NHS chiefs in Nottinghamshire are pleading with people across Gedling borough to get the flu jab this winter with Covid-19 still running riot.
The plea comes after local hospitals have begun to see cases of flu already this season.
NHS Nottinghamshire say flu can cause severe illness and even death among vulnerable groups, as well as complications like bronchitis and pneumonia, so it is particularly important to have the flu vaccine.
More people are likely to get the flu this winter as fewer people have build up natural immunity during the Covid-19 pandemic. Research has also shown getting flu and Covid-19 at the same time is likely to make people seriously ill, so getting vaccinated against both will provide protection against both serious illnesses.
People in eligible groups can receive their free flu vaccine at their GP practice, a pharmacy offering the service, midwifery service if pregnant or at a hospital appointment. Eligible children can receive their vaccine via their school immunisation programme or at a GP practice – read more here.
Dr Stephen Shortt, Joint Clinical Leader at the NHS Nottingham and Nottinghamshire CCG, said: “It’s more important than ever this year that those eligible for their free Flu vaccine take up the offer to help protect themselves ahead of Winter.
“Getting vaccinated will not only help protect people and their families, but it’ll also help to support the NHS at a time where our health service is facing extreme pressures. I would urge all people who fit into the key groups to think about being vaccinated this year, it could save lives and help to maintain key services.”
Michelle Rhodes, chief nurse at Nottingham University Hospitals NHS Trust said: “We are starting to see flu cases in our hospitals and we are doing all we can to keep everyone safe through our staff vaccination programme. We strongly urge the public to take up the offer of a free flu jab this winter, especially if you are aged 50 or over, have certain health conditions, are pregnant, are in long-stay residential care or if you live with someone who is more likely to get infections.
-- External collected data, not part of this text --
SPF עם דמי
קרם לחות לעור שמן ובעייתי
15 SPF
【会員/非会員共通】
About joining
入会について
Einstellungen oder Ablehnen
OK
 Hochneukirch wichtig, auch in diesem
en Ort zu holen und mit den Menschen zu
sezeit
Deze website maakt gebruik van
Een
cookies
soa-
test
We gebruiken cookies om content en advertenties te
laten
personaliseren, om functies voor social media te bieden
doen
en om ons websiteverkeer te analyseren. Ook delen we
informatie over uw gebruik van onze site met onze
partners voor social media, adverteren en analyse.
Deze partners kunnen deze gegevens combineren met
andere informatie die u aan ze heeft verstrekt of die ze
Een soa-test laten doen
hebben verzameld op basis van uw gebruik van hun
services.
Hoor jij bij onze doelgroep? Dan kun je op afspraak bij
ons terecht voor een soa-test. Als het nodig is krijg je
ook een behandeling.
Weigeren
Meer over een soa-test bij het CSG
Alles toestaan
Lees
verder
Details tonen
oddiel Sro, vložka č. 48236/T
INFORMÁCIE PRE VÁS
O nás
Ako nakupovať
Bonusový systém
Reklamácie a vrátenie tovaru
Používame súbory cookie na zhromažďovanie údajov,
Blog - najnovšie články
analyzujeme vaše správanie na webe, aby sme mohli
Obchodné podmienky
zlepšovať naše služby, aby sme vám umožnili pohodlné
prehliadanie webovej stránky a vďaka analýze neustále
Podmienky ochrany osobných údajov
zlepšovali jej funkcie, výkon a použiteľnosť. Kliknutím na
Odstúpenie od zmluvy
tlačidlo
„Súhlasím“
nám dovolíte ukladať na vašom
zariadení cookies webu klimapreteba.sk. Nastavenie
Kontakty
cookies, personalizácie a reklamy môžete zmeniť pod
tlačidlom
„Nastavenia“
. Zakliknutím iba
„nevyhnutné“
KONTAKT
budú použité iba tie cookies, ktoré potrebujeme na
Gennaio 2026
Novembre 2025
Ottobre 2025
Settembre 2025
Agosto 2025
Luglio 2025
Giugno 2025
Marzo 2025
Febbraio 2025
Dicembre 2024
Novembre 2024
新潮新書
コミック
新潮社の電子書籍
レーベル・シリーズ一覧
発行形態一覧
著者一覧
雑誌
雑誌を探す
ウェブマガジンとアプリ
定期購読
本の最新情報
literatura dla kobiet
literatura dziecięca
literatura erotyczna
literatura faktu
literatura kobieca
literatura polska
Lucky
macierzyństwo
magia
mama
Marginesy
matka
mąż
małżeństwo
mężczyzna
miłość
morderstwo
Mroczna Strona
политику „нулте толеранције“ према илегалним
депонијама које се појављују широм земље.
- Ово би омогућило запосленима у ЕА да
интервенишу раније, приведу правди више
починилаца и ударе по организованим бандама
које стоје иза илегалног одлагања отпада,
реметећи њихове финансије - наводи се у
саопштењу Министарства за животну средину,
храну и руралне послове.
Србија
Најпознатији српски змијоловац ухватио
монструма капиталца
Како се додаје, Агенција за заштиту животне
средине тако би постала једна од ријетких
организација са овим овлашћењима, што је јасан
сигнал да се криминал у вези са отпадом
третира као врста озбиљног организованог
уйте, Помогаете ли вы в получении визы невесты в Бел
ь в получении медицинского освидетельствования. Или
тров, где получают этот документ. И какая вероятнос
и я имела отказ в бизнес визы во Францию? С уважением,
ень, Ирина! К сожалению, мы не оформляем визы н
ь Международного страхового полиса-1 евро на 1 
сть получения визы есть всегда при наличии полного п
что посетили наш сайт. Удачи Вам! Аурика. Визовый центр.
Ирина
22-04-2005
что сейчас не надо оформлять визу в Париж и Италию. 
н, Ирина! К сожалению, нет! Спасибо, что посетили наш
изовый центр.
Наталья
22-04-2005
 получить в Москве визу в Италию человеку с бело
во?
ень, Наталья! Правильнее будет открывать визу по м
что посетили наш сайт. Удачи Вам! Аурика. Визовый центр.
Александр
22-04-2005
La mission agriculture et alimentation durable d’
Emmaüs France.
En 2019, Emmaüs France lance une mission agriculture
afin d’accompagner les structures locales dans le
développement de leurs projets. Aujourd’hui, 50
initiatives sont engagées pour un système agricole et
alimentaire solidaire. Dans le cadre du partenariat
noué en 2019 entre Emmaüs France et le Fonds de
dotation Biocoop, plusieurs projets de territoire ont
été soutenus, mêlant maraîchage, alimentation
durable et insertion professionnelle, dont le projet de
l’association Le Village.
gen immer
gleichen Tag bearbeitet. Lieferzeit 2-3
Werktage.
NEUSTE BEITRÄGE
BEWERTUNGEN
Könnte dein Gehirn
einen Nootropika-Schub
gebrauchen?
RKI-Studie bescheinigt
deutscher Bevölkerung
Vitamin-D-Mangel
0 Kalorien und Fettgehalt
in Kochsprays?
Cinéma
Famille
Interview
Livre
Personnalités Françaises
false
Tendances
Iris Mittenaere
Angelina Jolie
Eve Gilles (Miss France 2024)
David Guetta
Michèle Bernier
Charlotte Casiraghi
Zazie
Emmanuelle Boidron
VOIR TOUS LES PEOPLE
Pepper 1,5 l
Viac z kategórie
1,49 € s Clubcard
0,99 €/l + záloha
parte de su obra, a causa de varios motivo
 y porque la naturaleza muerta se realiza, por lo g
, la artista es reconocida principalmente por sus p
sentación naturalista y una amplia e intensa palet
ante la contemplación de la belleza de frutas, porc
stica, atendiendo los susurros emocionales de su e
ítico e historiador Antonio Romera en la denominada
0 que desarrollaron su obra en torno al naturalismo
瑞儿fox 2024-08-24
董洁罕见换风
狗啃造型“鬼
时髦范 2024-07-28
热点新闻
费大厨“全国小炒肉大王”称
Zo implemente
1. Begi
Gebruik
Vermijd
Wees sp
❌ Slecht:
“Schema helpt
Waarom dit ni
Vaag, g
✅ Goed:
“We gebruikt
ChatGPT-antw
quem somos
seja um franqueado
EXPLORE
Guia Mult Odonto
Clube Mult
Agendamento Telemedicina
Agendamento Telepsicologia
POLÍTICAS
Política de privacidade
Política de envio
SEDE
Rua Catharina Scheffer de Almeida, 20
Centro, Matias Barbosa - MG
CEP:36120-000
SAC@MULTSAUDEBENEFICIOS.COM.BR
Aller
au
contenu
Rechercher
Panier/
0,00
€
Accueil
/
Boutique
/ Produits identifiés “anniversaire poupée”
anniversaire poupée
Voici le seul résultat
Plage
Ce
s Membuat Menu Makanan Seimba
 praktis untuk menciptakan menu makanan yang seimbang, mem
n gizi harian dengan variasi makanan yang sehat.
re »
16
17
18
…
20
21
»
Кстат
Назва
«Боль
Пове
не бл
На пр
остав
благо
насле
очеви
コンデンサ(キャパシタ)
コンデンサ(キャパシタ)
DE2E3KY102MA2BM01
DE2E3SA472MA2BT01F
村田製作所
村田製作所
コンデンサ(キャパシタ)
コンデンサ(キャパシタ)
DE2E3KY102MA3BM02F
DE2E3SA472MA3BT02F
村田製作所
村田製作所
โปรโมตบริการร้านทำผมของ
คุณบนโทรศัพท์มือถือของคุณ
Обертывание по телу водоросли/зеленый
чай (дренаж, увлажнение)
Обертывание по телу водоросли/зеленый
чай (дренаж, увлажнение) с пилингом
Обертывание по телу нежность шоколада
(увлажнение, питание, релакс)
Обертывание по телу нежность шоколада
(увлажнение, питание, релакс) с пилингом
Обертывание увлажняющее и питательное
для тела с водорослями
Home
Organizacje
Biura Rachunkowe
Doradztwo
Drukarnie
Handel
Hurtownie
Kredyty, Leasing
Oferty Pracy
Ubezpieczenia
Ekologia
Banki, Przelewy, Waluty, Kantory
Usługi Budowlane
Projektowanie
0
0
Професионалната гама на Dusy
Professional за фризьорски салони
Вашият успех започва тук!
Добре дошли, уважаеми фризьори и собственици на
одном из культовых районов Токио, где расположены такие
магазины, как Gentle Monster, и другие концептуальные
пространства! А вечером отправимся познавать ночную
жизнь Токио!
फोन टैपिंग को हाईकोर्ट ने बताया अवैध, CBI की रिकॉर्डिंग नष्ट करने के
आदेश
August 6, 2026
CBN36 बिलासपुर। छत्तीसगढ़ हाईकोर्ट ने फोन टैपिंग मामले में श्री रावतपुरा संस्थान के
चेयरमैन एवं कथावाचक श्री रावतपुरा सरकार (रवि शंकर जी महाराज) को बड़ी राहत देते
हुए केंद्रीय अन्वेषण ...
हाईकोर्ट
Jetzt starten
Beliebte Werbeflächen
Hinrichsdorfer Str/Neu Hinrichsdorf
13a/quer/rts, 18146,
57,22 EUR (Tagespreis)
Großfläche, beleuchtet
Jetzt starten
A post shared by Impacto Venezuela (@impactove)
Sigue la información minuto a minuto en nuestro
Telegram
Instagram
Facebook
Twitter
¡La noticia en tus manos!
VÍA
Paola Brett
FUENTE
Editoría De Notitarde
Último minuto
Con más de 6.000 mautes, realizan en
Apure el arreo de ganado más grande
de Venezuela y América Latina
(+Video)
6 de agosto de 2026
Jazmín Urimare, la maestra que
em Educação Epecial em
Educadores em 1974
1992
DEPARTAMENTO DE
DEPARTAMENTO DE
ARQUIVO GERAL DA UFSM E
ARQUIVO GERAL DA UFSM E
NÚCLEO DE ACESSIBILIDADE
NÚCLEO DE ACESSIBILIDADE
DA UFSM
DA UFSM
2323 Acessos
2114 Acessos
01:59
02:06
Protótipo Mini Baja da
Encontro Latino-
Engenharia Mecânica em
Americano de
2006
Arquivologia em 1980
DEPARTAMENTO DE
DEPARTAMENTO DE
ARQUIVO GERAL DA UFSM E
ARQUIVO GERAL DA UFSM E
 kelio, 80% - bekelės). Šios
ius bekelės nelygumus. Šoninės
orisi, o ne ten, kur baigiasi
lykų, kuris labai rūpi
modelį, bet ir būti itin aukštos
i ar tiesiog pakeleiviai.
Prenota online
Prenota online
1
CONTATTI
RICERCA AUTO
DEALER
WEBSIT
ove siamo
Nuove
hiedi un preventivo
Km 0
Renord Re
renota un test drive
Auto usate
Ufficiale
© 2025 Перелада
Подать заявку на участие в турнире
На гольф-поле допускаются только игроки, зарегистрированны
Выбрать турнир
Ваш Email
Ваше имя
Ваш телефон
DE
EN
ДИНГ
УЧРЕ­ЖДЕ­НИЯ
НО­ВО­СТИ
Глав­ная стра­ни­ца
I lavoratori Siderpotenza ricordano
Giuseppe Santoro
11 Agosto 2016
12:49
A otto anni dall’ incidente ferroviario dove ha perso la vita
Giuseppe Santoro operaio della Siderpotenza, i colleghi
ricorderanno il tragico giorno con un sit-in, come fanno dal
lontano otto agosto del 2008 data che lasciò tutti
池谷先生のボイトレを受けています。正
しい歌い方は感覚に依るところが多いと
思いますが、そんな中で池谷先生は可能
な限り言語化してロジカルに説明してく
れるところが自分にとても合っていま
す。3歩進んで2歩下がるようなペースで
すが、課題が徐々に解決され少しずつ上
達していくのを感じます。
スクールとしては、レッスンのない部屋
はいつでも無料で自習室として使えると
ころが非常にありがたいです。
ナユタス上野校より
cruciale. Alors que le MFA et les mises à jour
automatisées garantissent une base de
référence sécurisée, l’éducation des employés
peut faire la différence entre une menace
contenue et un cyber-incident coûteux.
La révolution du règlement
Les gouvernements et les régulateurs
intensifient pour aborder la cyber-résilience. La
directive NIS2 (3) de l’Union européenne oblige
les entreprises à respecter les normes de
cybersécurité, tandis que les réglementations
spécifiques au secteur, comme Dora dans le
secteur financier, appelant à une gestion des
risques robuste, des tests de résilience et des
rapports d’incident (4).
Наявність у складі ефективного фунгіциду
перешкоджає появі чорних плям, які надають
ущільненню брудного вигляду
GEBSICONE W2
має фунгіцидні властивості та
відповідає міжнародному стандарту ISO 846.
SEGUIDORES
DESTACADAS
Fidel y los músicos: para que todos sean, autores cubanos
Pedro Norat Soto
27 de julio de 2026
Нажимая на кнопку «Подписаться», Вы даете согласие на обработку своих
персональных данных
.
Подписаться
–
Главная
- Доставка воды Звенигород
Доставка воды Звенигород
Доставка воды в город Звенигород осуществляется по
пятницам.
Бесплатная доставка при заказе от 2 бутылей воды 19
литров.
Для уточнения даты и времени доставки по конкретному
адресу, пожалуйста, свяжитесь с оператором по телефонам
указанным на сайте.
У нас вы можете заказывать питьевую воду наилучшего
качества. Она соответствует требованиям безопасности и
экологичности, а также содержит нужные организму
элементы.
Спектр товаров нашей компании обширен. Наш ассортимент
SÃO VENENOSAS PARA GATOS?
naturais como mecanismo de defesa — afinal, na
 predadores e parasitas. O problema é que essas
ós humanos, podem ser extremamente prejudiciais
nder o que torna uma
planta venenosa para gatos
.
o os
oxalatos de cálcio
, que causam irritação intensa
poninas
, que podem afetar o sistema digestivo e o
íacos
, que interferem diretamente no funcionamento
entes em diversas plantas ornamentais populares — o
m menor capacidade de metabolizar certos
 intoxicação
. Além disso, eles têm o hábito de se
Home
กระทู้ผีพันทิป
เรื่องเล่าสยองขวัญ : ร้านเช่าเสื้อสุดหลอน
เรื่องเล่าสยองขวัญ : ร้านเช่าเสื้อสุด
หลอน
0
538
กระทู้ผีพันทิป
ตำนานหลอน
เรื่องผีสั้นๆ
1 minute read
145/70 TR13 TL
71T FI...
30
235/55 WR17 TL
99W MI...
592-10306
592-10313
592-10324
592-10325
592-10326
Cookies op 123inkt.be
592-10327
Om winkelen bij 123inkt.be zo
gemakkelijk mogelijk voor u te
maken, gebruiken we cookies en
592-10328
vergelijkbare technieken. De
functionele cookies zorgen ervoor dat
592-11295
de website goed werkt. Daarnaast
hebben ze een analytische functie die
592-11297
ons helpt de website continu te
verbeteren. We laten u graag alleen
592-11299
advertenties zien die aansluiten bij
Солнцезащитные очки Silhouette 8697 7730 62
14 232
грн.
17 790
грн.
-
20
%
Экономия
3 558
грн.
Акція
“Getting your flu jab is particularly important because more people are likely to get flu this winter as fewer people will have built up natural immunity to it during the Covid-19 pandemic”.
Chief Nurse for Sherwood Forest Hospitals, Julie Hogg, said: “We have started to see cases of flu in our hospitals, so we would urge anyone who is eligible for their flu jab to get it as soon as they possibly can to help protect themselves.
“We know that flu activity levels were extremely low globally in 2020/21 and as a result, a lower level of population immunity against flu is expected in 2021/22. We know this winter is going to be busy and that the flu season could be up to 50% larger than we have typically seen previously, so we are urging people to protect themselves now ahead of the winter months.”
The Flu vaccine is available free of charge on the NHS if you:
- are 50 and over (including those who’ll be 50 by 31 March 2022)
- have certain health conditions
- are pregnant
- are in long-stay residential care
- receive a carer’s allowance, or are the main carer for an older or disabled person who may be at risk if you get sick
- live with someone who is more likely to get infections (such as someone who has HIV, has had a transplant or is having certain treatments for cancer, lupus or rheumatoid arthritis)
- frontline health or social care workers
- children in specific age groups or with long-term health conditions.